This year’s midterm elections saw a huge range of online campaigning innovations. None of them was truly revolutionary, but from candidate profiles on facebook to coordinated text messaging campaigns and use of youtube, the emphasis on reaching out to voters online continues to grow. With all the worries about polling irregularities, projects like Polling Place Photo Project (via Zeldman) were also a nice addition to the toolkit.

So it’s especially surprising that it’s so hard to get good information on the results, particularly on the night. We were at the home of a local state senatorial candidate switching back and forth between the local public access TV and the NBC affiliate, and seeing huge discrepancies between the two. Typically the public access programming, was displaying more of the local results, but it was never clear whether their results only applied to the city or covered a broader audience and their windows-based system frequently froze.
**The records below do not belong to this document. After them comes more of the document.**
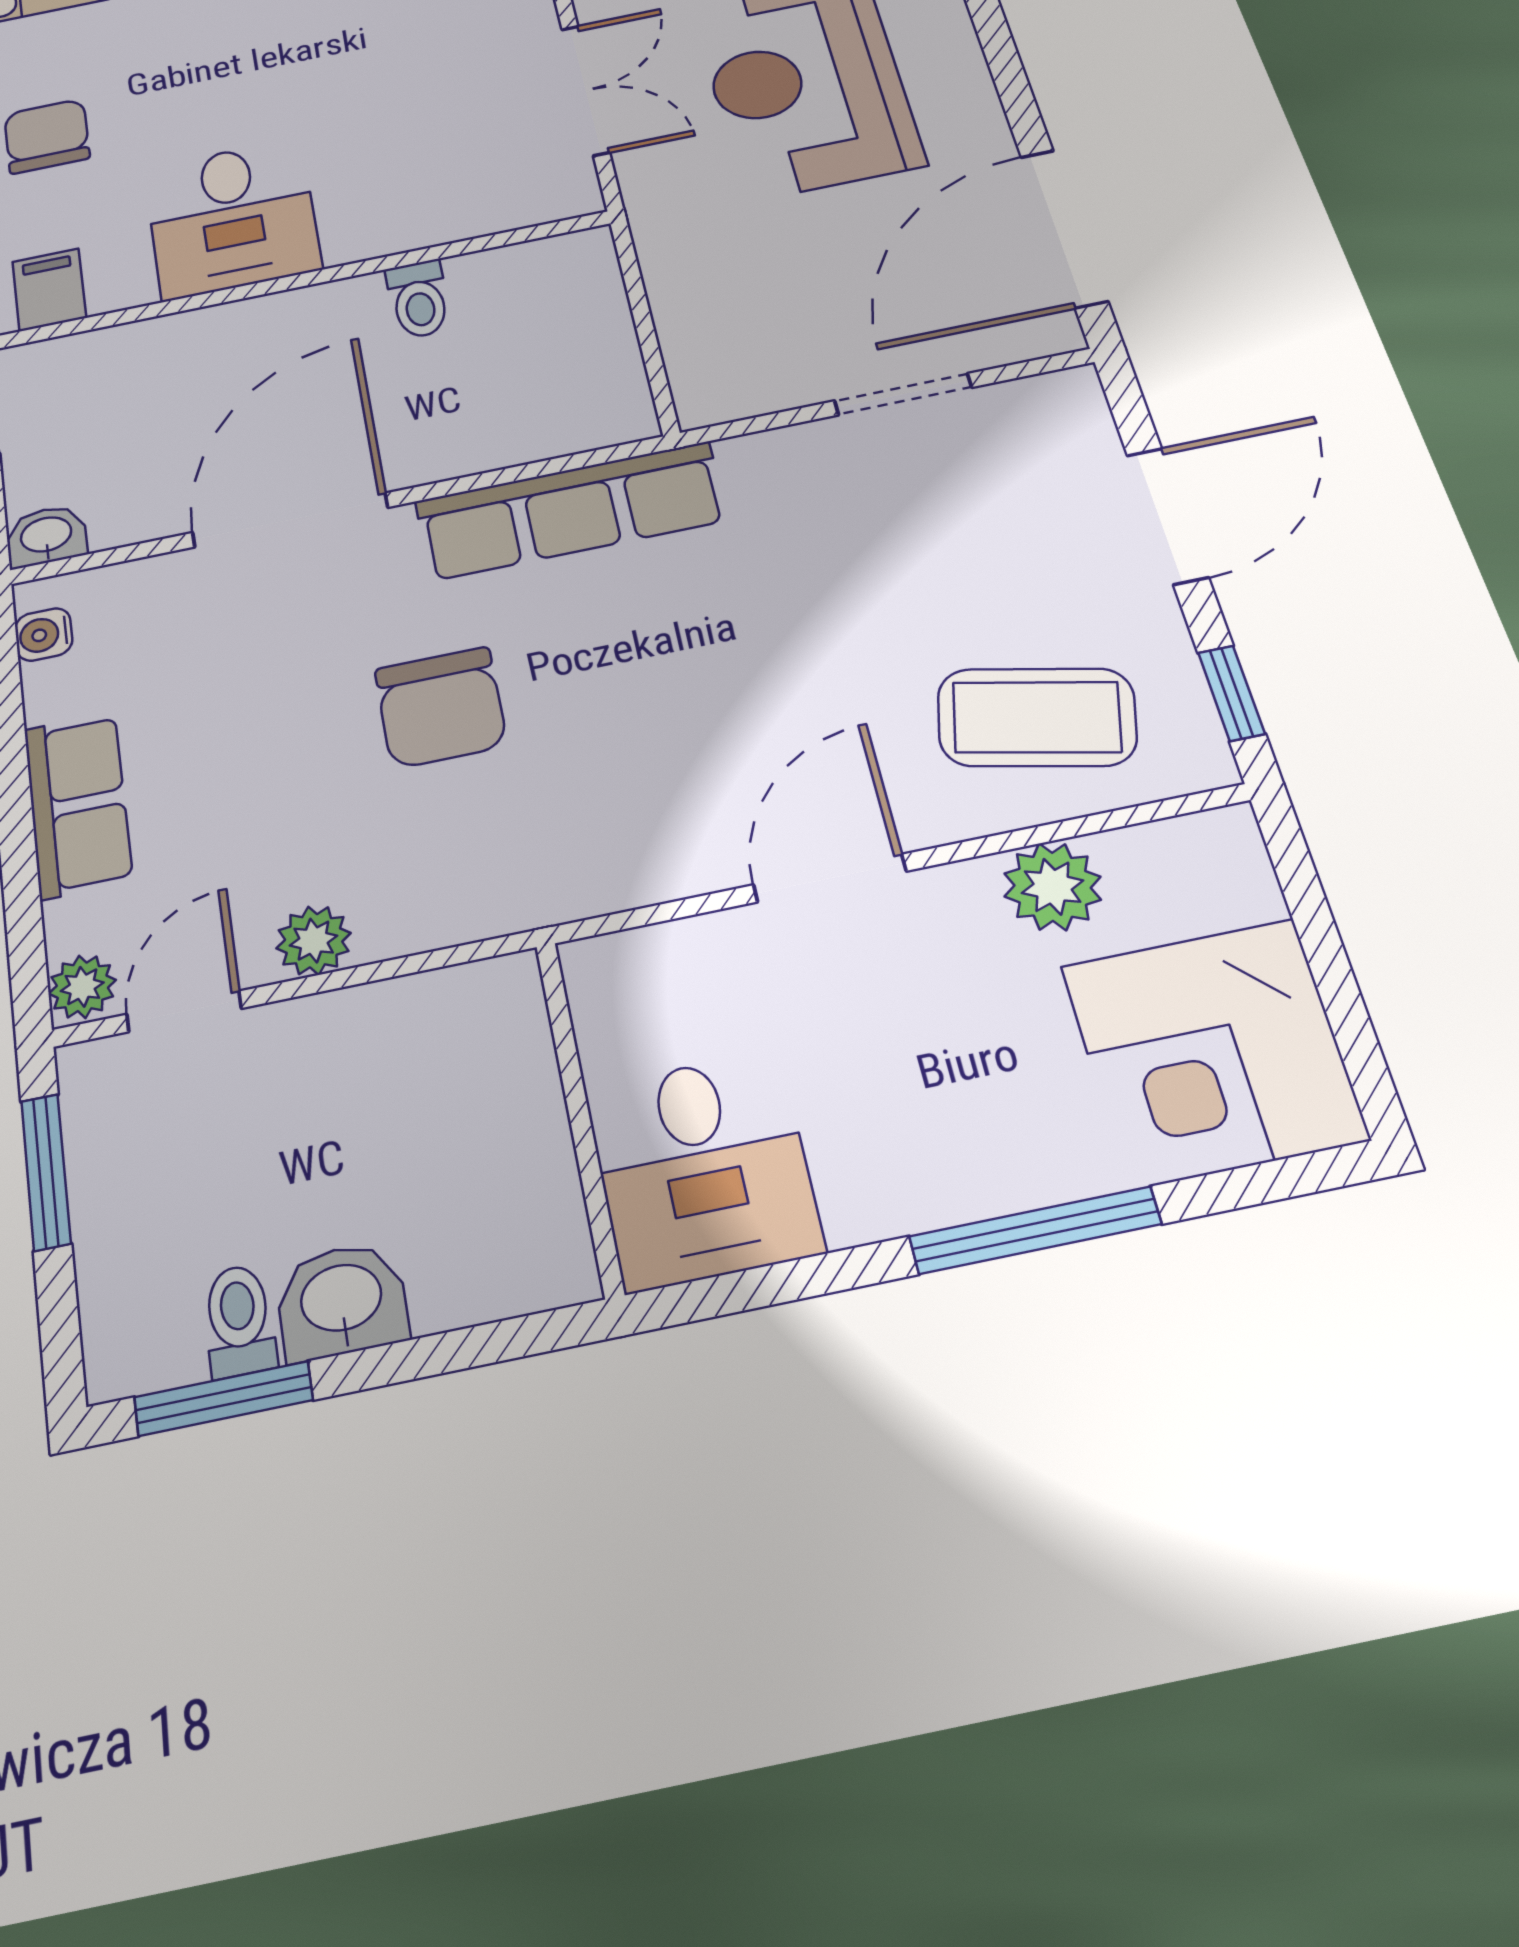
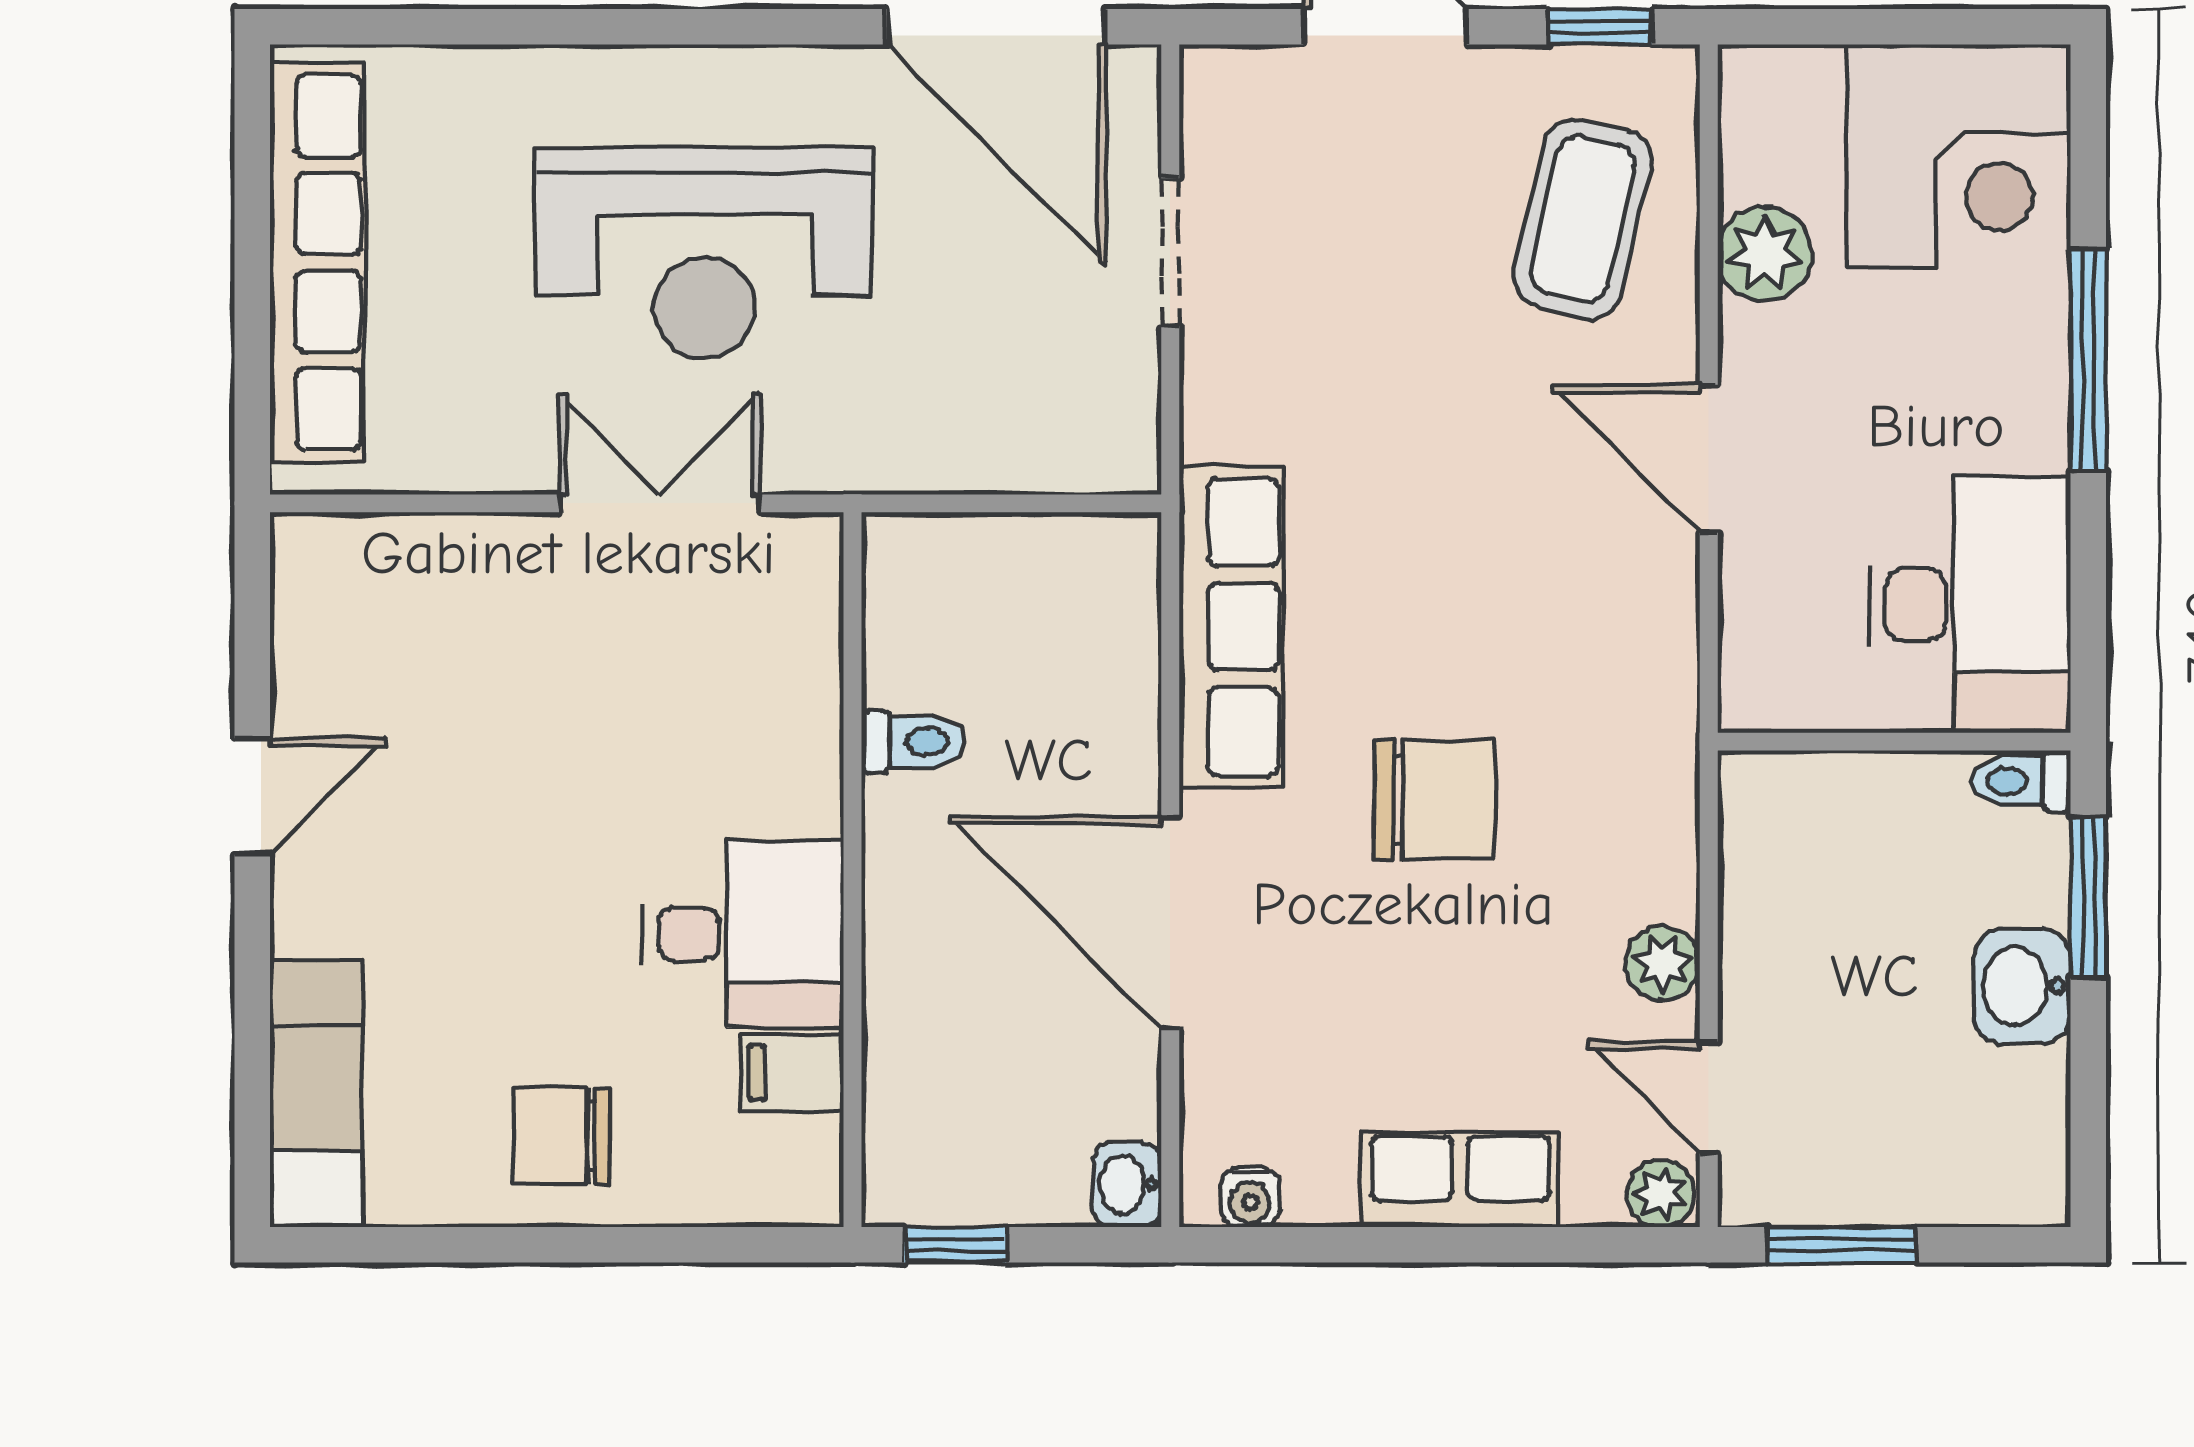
filing cabinet: (49, 290) -> (792, 1073), moved
desk: (703, 1169) -> (1970, 605), width x1.37
toilet: (239, 1321) -> (2021, 781), moved
window: (223, 1399) -> (2088, 897), moved

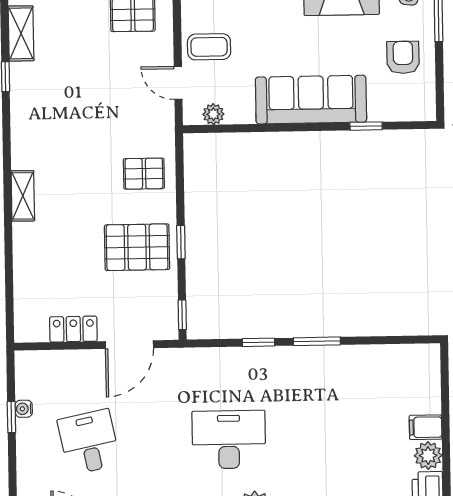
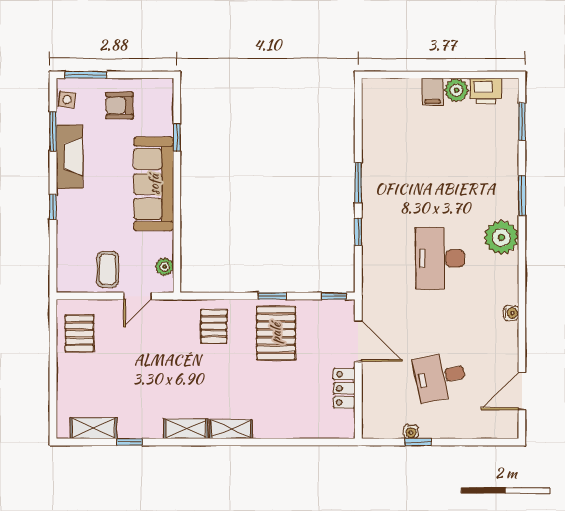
shelving: (22, 143) -> (186, 429), added

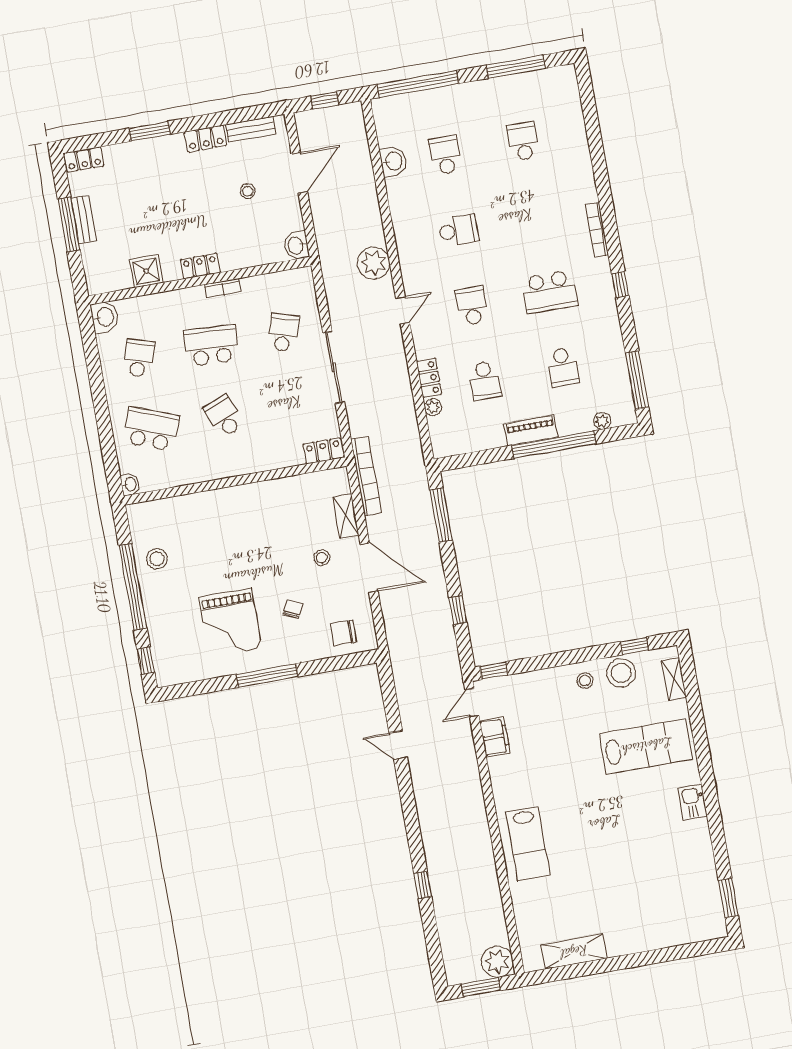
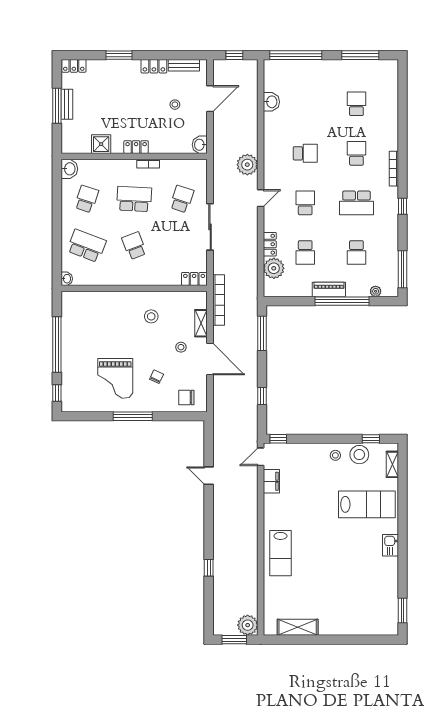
school desk: (445, 155) -> (356, 153), moved
plant: (433, 407) -> (274, 268), width x1.88, depth x1.88
stool: (157, 559) -> (151, 316), moved

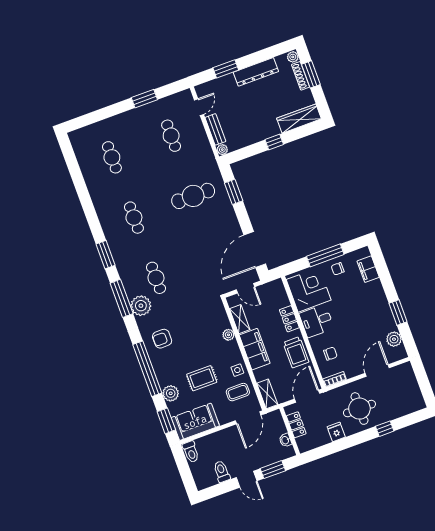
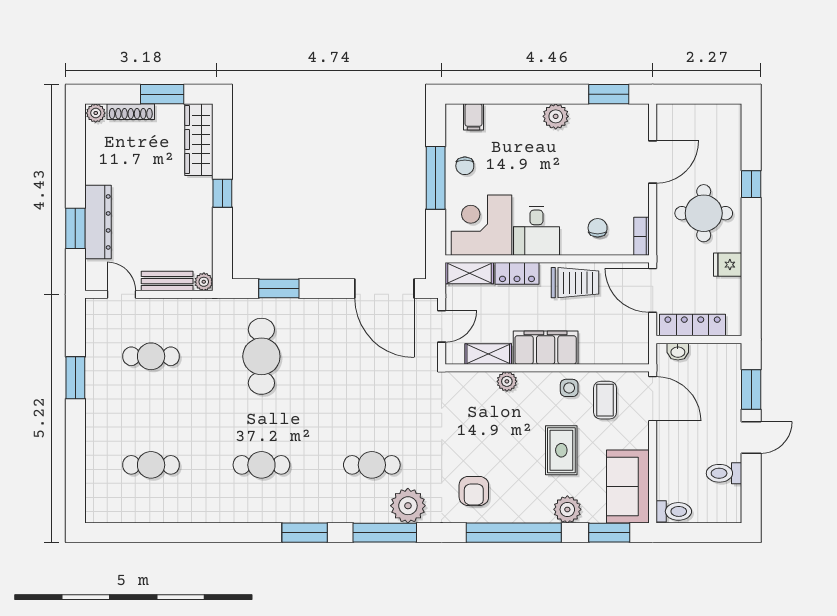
dresser: (256, 72) -> (98, 222), moved
window: (311, 74) -> (162, 94), moved
filing cabinet: (368, 269) -> (473, 117), width x0.50
window: (398, 312) -> (609, 94), moved
plant: (394, 339) -> (556, 116), moved
door: (377, 371) -> (653, 162), swing flipped
shelving: (267, 394) -> (470, 273), moved
locker: (296, 425) -> (693, 325), width x1.53
washbasin: (285, 440) -> (678, 352), moved

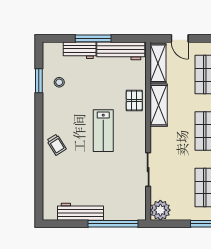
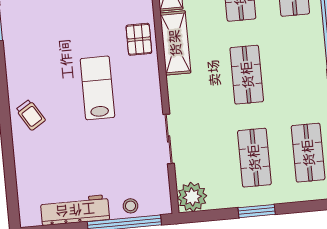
stool: (59, 82) -> (130, 206), moved
lab bench: (103, 131) -> (97, 88), turned 180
When we looked online it was similarly hard to get up to date results, not to mention the difficulty of discerning between projections and actual reports. When we heard that a candidate had won or lost it was difficult to know whether that was the expectation or if the result was actually mathematically conclusive.

Surely it wouldn’t be hard for each State’s Board of Elections to publish the results online? Since they must have some way of gathering the results into electronic systems, tallying them in a simple table needn’t be much extra work and, as ever, if the structure is worked out properly (perhaps with a sprinkling of microformats) it would quickly become easy for enterprising developers to build RSS/email/SMS alert systems, map the data, and aggregate it all in a variety of ways.

For all the recent emphasis in government circles on RSS and podcasts, this is the sort of open data issue that is unlikely to easily gain traction. Perhaps this is one of the ways that newspapers can make use of structured data, providing us with the underlying data before they overlay their own commentary?